Columbia engineers developed a reusable, temperature driven solvent system that recovers lithium from brine without chemicals or heavy processing.

19 Jun 2026

Beneath California's Salton Sea sits enough lithium to supply a meaningful chunk of U.S. demand. For years, it has stayed right there, underground and untapped, because pulling it out economically has proved maddeningly hard. A new extraction method developed at Columbia Engineering may finally change the math.

The system, called S3E, uses a solvent that responds to temperature shifts alone. Heat it up, and the solvent releases lithium. Cool it down, and it picks up more. No binding chemicals, no complex post-processing, and crucially, no need to discard the solvent after each cycle. Across four back-to-back runs using the same batch, the researchers recovered nearly 40 percent of available lithium, with performance holding steady throughout.
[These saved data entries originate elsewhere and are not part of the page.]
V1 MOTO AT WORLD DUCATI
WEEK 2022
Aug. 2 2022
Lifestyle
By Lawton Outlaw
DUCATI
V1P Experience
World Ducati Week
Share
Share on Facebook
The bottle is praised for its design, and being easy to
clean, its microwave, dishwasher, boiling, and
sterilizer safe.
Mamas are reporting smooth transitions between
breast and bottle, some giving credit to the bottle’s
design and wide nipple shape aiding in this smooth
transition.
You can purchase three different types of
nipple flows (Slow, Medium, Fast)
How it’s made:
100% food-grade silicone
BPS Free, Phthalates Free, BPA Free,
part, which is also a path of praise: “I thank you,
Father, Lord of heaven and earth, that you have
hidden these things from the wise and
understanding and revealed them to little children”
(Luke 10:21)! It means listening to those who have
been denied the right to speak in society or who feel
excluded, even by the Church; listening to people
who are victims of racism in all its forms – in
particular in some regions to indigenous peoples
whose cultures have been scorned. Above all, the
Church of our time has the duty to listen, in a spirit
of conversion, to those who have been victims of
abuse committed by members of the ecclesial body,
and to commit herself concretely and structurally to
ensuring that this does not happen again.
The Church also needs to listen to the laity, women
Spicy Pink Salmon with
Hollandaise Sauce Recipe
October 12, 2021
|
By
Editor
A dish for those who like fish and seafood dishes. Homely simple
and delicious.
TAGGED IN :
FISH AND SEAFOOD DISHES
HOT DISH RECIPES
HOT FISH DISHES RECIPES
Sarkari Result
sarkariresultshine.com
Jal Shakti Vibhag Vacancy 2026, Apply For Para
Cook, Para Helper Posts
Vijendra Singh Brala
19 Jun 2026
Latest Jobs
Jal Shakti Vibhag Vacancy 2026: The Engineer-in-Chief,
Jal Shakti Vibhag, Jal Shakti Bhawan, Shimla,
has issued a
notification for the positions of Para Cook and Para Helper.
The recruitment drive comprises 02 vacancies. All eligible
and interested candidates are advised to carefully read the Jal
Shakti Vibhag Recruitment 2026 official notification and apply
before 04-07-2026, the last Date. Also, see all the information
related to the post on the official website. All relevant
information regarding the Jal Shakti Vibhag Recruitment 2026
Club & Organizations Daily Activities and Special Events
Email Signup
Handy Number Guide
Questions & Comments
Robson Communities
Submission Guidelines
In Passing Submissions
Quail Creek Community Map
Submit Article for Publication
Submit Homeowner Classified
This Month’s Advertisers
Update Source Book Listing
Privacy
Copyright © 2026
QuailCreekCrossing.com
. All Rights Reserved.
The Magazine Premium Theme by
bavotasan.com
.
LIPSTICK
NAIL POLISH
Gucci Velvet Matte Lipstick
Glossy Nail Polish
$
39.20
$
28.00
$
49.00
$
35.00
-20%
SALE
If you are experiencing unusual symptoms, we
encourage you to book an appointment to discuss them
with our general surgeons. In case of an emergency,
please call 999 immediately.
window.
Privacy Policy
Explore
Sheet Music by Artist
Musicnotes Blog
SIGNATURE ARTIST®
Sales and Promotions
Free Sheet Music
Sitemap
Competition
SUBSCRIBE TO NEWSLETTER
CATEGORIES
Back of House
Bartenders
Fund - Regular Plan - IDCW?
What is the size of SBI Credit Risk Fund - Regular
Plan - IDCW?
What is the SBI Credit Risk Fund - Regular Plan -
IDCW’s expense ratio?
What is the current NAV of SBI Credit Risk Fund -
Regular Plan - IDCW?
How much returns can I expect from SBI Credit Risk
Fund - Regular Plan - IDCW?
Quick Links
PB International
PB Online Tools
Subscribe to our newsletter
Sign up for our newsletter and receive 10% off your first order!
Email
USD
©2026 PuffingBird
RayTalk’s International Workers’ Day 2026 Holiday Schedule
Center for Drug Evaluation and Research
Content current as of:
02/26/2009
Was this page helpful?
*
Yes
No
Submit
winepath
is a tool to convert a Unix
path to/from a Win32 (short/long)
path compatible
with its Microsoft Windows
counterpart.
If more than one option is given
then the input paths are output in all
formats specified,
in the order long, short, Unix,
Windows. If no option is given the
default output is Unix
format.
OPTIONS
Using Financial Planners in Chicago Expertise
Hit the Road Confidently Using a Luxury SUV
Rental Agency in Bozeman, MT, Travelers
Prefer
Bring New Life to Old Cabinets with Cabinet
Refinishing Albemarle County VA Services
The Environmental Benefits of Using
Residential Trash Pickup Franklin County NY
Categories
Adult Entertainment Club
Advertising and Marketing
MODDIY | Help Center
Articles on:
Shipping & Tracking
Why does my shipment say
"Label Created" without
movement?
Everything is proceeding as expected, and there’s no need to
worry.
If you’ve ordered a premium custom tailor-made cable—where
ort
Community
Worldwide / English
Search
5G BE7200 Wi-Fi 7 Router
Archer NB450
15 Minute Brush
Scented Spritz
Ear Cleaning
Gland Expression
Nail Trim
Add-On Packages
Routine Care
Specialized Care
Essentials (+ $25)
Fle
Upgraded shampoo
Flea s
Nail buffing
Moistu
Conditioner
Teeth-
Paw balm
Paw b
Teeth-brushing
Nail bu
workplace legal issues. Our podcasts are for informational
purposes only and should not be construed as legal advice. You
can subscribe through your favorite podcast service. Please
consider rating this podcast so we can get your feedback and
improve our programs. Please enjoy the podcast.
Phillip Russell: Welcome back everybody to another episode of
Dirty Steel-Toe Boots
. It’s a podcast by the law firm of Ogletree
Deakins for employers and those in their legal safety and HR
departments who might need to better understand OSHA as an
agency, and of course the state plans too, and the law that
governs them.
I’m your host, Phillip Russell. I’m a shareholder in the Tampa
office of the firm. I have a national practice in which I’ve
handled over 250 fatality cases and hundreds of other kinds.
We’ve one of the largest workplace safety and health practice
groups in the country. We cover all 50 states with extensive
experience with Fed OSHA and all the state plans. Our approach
That last detail matters more than it might seem. Solvent degradation is a persistent headache in extraction chemistry. A system that holds its recovery rate across repeated cycles hints at operating costs that could look very different from anything currently on the market.

Ngai Yin Yip, associate professor of earth and environmental engineering at Columbia, called the method "fast, selective, and easy to scale." Selectivity has historically been the hard part. Geothermal brines are messy, full of competing ions that conventional processes struggle to isolate lithium from. S3E handles that problem through the physical behavior of lithium ions interacting with water molecules inside the solvent, a mechanism that is precise without being chemically heavy.

Battery manufacturers and EV producers have been watching domestic lithium supply chains with growing urgency. Most U.S. lithium currently comes from imports, and demand is accelerating faster than new supply is materializing. Geothermal brines represent a large, geographically concentrated resource, but the extraction technology to reach them economically has lagged. S3E, published January 21 in the journal Joule, represents a credible step toward closing that gap. Whether laboratory results survive contact with real field conditions remains the open question, but the fundamentals look cleaner than anything the Salton Sea basin has seen.